BREAKING: Eddie Jones quits as Wallabies coach – ‘Sometimes you have to eat s–t for others to eat caviar’

Eddie Jones’ acrimonious second coming as Wallabies coach has officially come to an ugly end.

According to a report in the Sydney Morning Herald, Jones, who won just two matches after taking over from Dave Rennie at the start of 2023 and steering the Wallabies to a disastrous pool stage exit at the Rugby World Cup, has reached an agreement with Rugby Australia to walk away from his five-year contract more than four years early.

The report states Jones will not receive a payout.

“The changes we agreed cannot be done as we planned so I don’t believe I can make the difference we need,” Jones told the Herald’s Peter Fitzsimons.

“Sometimes you have to eat s–t for others to eat caviar further down the track.”

The news follows earlier rumours that Jones had told RA he would be open to an early termination of his contract.
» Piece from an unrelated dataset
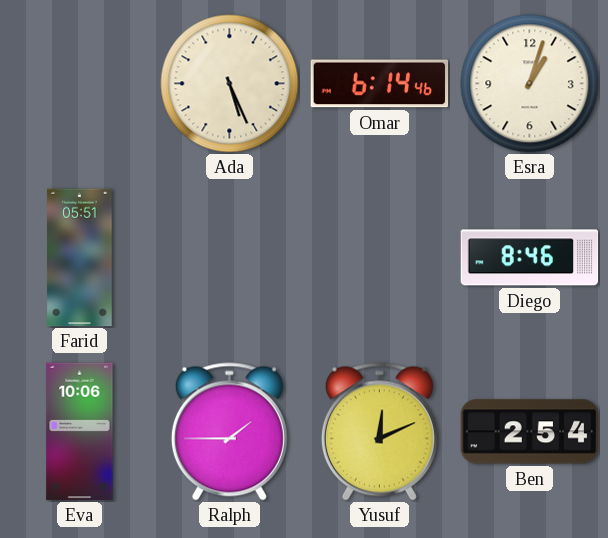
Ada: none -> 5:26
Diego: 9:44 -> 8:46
Speculation about Jones’ future at the helm had been mounting since shock reports midway through the Wallabies’ campaign in France that he had interviewed for the Japan head coaching position, which he denied claiming ‘no credibility’ to the story.
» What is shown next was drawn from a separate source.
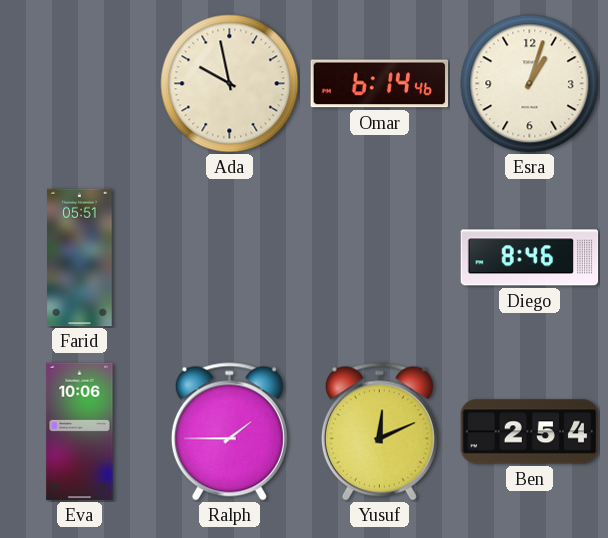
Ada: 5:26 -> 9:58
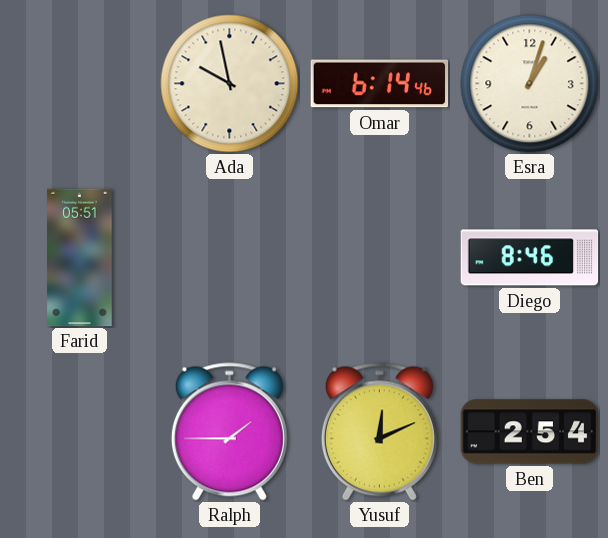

As recently as last week he claimed he was fully committed to Australian rugby, telling News Corp he hoped to be a ‘catalyst for change’ in the country’s flagging high performance system.

Jones’ departure brings to a close one of the more bitter coaching stints in Australian rugby history.

Named in January after the abrupt sacking of Rennie, mere months after he himself had been ditched as England’s head coach after seven years at the helm including the 2019 World Cup final, Jones won just two of his nine matches in charge.

A pair of comfortable Bledisloe Cup losses proved an ominous sign of things to come, with the Wallabies losing disastrously to Fiji (22-15) and Wales (40-6) to crash out of the tournament at the earliest stage for the first time in their history.

The mutual termination comes as a major embarrassment to Rugby Australia and chairman Hamish McLennan in particular.